I have a lot of data in which is to be written to Database. It can be like an ar

I have a lot of data in which is to be written to Database. It can be like an array of 24,000 CDT variables. I want to write it to DB. Now, I have two approaches for this. I can A) Either Write to Database in batches - I can decide a batchSize of 200 and write 200 rows at a time sequentially. This approach will take some time to completely write to DB B) I can use MNI in process models. I will still use batchSize, but now more than one Write to DS smart service will execute simultaneously. This will increase the parallel writes to DB and will also complete the process model quickly.

My question: Will the parallel writes to DB using MNI affect the performance? Also I think it will open too many DB connections to database, so is it a good idea?

OriginalPostID-215023

OriginalPostID-215023

  Discussion posts and replies are publicly visible

  • Just to clarify, option A will be using looping - writing Data to DB in batches. option B - will be using MNI instead of looping and it also will write 200 records at a time
  • @chetany Hi, I would strongly recommend to refrain from parallel writes and to the best of my knowledge, this creates exhaustive connection pool issue and some others which I have elaborated in the comments made some time ago at the URLs mentioned below. I have previously made some comments on the similar posts at following URLs, not sure if you have gone through them, if not I will suggest doing so as I believe that you might find some useful information:

    https://forum.appian.com/suite/tempo/entry/e-191410
    https://forum.appian.com/suite/tempo/entry/e-171106
    /search?q=OriginalPostID-189203
  • @sikhivahans, Thank you. I went through those links. Your comment that 1000 records with 6 columns was identified as health risk by Appian health check gives an idea about how much data can be safely written at a time.
    So, I will go with approach of sequential writes to DB. I was only hoping that parallel writes may get the work done faster. But since it may cause issues, I would rather avoid it.
  • What's the source of your data that you are trying to write? 24000 records in a CDT at any point in time in a process is huge and will consume significant memory in Appian engine server. Depending on how you are sourcing and feeding the Data to the process that's supposed to write, you might want to consider using the "RDBMS CSV Import Export" smart service. Although I've not used this smart service, but using this will make sure that you are not flooding your process with huge amount of data in the form of process variables as the parsing and writing the data will be done in the JVM. But again you need to be mindful of the JVM memory issue processing large set of data and you should do it only during off hours.
  • @prosenjitd, It is not actually 24000, I was just explaining with an example. Currently my data is in range of 2000- 5000 records(It may increase depending on some factors). Also, my process model is short, it just gets data from a source and then writes it to DB and is then terminated.
    Anyways, Thank you for your suggestion of using "RDBMS CSV Import Export" smart service.
  • You must consider the growth of the data in the foreseeable future and design your solution such a way that it handles the increase in the data volume efficiently and continues to function without break. It's always desirable to achieve a particluar functionality leveraging Appian OOTB (exactly what your solution does) as long as it's possible and adopting this OOTB approach could be the best option in your case , but you must consider all aspects of your solution (impact of future data growth,making multiple DB calls, performance etc..) before finalizing it. I'll recommend for you to go through this link if you have not already done so - forum.appian.com/.../Transferring_Processing_Large_Data_Sets_(ETL).html.
  • For best performance rather than taking only 1 of the approaches i would recommend
    taking hybrid approach, use MNI but in a controlled way,
    You execution of sub process that write the data as MNI that execute one by one.
    and pass 10 to 20 data records to the DB write process model and configure the write to DB node as MNI that execute in parallel.

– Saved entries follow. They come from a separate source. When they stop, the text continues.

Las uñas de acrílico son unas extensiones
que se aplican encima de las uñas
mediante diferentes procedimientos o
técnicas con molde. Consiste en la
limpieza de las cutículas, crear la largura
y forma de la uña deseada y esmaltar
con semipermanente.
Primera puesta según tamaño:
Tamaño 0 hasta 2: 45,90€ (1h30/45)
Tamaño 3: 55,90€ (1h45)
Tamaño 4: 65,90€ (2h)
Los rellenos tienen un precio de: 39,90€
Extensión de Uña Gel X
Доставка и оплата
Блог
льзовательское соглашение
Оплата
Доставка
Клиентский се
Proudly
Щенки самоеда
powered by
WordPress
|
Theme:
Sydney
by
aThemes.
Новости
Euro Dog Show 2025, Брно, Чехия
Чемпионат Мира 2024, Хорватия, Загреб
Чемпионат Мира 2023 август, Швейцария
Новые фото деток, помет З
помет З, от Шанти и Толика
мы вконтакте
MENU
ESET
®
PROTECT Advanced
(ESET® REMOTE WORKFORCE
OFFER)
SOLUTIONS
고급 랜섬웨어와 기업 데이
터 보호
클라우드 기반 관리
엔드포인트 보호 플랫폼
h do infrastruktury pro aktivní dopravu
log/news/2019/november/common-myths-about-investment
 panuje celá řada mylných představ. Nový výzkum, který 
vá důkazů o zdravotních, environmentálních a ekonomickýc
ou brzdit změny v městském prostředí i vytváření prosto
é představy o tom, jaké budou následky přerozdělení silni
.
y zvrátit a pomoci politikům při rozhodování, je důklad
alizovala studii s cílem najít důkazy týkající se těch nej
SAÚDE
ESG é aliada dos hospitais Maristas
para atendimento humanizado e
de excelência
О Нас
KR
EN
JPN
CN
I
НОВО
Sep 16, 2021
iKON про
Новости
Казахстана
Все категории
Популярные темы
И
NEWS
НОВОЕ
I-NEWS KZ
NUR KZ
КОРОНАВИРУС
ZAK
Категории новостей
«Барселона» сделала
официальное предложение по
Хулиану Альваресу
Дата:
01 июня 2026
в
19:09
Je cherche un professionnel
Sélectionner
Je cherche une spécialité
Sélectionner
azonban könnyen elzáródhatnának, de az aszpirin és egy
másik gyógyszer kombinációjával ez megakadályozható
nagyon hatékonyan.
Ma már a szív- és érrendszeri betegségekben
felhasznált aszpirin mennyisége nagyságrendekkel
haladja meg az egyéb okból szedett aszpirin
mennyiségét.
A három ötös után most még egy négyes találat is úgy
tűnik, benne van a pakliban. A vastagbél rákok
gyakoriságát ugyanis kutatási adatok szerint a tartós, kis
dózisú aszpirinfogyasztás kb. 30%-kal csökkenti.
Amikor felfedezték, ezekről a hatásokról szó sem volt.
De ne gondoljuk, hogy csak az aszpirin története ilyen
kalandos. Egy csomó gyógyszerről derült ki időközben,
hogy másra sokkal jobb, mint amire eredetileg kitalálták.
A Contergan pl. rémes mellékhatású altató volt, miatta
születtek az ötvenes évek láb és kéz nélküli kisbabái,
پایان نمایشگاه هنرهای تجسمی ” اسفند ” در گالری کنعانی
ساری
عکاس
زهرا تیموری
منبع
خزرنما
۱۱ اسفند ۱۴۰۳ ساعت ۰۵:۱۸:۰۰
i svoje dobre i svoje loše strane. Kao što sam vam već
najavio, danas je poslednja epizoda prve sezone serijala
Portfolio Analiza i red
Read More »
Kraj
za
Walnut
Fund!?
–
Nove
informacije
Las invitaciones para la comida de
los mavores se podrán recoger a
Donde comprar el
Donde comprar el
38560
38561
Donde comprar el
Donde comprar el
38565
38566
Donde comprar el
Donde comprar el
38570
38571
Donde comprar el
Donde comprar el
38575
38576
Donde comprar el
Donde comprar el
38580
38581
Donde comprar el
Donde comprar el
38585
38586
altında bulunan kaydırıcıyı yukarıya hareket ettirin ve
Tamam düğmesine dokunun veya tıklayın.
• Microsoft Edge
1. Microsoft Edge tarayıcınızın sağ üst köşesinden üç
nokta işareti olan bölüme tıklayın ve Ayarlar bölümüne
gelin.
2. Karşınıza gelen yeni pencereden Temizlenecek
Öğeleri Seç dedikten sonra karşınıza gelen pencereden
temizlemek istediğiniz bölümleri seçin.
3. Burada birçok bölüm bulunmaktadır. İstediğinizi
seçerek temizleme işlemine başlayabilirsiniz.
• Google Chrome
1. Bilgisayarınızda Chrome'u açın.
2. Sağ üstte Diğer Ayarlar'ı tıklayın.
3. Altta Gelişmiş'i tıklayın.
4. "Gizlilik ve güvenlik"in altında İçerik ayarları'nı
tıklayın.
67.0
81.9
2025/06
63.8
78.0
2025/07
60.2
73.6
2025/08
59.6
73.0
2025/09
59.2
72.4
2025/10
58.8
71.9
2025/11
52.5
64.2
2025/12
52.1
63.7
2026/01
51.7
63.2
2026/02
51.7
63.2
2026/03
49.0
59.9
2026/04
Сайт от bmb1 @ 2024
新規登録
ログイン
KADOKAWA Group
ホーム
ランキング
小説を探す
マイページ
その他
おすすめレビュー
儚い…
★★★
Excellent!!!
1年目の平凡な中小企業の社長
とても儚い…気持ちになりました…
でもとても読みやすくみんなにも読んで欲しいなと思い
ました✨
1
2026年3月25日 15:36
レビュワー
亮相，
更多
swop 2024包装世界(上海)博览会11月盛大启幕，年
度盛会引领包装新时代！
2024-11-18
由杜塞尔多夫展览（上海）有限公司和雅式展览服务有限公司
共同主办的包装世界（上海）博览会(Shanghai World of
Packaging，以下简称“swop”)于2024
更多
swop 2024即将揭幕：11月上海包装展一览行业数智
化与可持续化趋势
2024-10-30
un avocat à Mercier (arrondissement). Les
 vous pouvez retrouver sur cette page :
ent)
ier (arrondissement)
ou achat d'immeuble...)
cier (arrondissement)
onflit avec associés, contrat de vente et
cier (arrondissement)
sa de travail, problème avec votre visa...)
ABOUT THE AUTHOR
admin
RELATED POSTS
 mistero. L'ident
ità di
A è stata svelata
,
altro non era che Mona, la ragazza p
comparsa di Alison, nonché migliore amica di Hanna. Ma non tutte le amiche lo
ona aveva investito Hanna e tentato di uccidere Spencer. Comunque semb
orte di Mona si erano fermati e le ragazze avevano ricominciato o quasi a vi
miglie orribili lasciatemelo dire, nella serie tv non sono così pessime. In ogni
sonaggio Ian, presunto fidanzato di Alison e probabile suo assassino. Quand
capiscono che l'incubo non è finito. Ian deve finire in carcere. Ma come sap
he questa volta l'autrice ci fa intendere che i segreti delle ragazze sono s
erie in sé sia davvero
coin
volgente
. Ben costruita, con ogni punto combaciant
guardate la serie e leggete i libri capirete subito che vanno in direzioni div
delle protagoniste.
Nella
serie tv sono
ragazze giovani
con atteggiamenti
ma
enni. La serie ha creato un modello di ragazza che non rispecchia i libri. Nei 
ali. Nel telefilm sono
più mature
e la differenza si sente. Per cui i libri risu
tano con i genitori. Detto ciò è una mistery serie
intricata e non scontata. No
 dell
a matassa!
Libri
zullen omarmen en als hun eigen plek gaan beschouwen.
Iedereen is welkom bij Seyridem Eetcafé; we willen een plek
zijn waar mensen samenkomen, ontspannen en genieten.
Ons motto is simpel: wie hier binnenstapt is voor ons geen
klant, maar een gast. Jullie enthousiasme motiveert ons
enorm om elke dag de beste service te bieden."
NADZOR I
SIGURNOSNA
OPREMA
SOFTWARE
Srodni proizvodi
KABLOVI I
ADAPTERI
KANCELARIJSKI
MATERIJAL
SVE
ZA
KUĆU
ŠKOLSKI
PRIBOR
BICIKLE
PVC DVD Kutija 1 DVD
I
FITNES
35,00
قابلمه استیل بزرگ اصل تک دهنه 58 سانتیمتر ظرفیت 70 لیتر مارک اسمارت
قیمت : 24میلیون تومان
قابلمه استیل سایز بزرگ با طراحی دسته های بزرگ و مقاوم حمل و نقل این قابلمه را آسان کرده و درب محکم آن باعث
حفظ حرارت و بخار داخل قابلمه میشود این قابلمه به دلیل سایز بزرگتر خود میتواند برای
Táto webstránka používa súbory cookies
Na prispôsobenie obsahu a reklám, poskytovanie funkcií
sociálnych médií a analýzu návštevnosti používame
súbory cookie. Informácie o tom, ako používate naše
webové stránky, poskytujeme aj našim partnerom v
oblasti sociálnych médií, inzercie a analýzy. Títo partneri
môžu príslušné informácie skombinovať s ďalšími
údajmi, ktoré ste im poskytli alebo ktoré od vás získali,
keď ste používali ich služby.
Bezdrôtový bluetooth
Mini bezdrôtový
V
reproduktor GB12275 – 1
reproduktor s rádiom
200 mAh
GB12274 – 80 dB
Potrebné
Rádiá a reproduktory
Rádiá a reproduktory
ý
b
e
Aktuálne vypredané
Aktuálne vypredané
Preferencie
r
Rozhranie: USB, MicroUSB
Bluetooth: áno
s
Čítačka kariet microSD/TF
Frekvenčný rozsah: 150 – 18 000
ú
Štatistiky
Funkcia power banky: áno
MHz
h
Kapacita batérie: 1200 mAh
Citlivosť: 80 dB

    This may be a agreeable solution for your situation.
  • I think creating a subprocess and then using mni for each item in cdt can be efficient because appian fetches the connection from connection pool , it doesnot everytime creates a new connection. I hope i am making sense here.
  • Be it a RDBMS CSV Import Export or Execute Stored Procedure, if they are used to process the large data sets in a single shots without batch processing, they may cause performance bottle necks.

    As far as my knowledge is considered, there is a limit on the response duration of the smart service (I guess it's 4000 ms) and if this limit is exceeded, we need to revisit our design and again MNI might be one of the effective solutions. So I would suggest keeping an eye on the response duration of the any plugin prior to making it deal with large data sets. We have had this issue earlier and Health Check has categorised the operation as 'High Risk' stating that the response duration has exceeded the limits.